The NFL could make a change to its national anthem policy as soon as next week, and two Detroit Lions players said Wednesday that they don't have a good solution for protests that upset President Trump, riled some fans and put owners on edge last season.
"Obviously, that's a little bit of a touchy subject," guard T.J. Lang said Wednesday. "I'm always going to stand for the national anthem, that's just me. I can't really speak on anybody else. I understand the reasons why some guys choose not to and that's fine. But that's really above my pay grade. Whatever they decide to do, really none of my business so I guess I'm going to keep standing."
NFL owners did not formally discuss the national anthem policy at the league's annual meeting in March, but the topic is expected to come up at the spring meeting in Atlanta next week.
The league's playing manual dictates that players should be on the field during the anthem, but does not require them to stand.

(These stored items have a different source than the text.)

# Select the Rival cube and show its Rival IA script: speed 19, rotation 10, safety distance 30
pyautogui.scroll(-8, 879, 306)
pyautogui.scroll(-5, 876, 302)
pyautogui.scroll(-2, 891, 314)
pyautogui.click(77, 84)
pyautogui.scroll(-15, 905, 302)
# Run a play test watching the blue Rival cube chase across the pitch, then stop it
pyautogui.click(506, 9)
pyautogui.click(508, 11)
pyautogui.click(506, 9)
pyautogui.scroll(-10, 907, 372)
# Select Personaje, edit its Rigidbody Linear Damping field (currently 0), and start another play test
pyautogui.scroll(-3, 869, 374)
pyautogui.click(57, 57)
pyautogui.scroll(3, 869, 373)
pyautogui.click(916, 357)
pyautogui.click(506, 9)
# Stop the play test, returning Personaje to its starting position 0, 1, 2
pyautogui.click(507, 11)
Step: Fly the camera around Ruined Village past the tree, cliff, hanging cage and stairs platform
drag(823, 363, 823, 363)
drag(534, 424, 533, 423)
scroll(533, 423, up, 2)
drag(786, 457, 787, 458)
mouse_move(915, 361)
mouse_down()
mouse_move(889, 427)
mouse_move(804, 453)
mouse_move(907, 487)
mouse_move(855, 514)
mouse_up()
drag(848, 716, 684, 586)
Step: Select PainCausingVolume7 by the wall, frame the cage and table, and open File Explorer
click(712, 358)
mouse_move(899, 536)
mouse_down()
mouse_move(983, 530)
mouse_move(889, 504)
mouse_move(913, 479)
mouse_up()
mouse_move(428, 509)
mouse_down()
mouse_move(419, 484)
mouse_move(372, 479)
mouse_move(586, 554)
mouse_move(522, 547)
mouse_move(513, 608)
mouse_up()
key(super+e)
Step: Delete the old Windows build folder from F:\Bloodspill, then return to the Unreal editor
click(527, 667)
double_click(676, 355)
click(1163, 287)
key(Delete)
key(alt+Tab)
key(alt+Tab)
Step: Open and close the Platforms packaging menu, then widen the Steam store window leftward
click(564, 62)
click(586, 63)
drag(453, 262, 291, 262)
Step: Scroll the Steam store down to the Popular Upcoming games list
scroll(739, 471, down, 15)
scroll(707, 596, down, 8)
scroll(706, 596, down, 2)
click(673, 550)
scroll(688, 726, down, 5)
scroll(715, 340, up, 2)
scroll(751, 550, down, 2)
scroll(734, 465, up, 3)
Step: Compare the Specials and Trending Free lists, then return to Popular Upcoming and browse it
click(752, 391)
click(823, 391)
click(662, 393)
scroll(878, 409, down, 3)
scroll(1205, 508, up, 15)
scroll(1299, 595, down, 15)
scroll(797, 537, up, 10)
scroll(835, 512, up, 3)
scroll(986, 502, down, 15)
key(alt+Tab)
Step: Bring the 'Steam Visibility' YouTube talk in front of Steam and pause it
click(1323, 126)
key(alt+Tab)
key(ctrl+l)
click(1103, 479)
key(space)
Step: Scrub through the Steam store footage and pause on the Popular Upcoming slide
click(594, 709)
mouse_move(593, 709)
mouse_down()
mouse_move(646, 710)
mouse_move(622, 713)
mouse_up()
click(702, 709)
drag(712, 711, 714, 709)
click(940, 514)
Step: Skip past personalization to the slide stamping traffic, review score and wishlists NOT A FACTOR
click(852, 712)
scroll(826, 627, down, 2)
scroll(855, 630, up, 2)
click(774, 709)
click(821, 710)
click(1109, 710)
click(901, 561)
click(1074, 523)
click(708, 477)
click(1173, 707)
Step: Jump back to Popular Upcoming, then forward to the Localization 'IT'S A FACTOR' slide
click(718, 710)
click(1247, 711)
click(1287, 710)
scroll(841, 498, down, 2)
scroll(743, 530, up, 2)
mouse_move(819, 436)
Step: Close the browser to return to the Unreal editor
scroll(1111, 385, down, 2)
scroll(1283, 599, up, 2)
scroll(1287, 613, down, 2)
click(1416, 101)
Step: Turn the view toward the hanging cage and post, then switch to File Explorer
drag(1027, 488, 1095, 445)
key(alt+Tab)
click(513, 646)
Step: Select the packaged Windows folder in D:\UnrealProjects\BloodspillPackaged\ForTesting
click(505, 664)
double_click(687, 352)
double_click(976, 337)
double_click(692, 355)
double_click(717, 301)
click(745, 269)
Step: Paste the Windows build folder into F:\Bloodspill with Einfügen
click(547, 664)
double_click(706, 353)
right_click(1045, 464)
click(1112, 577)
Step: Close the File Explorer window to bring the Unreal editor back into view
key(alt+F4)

Hundreds of NFL players took a knee during the singing of the anthem last fall to protest policy brutality and racial inequality. The protests waned as last season wore on, as Trump continued to press the NFL to make players stand.
Colin Kaepernick, who was the first to kneel, in 2016, and his then-San Francisco 49ers teammate Eric Reid, remain out of jobs in part because of their decision to kneel.
Lions president Rod Wood said in March that he'd like to see a league-wide policy in place defining what players can and cannot do during the anthem.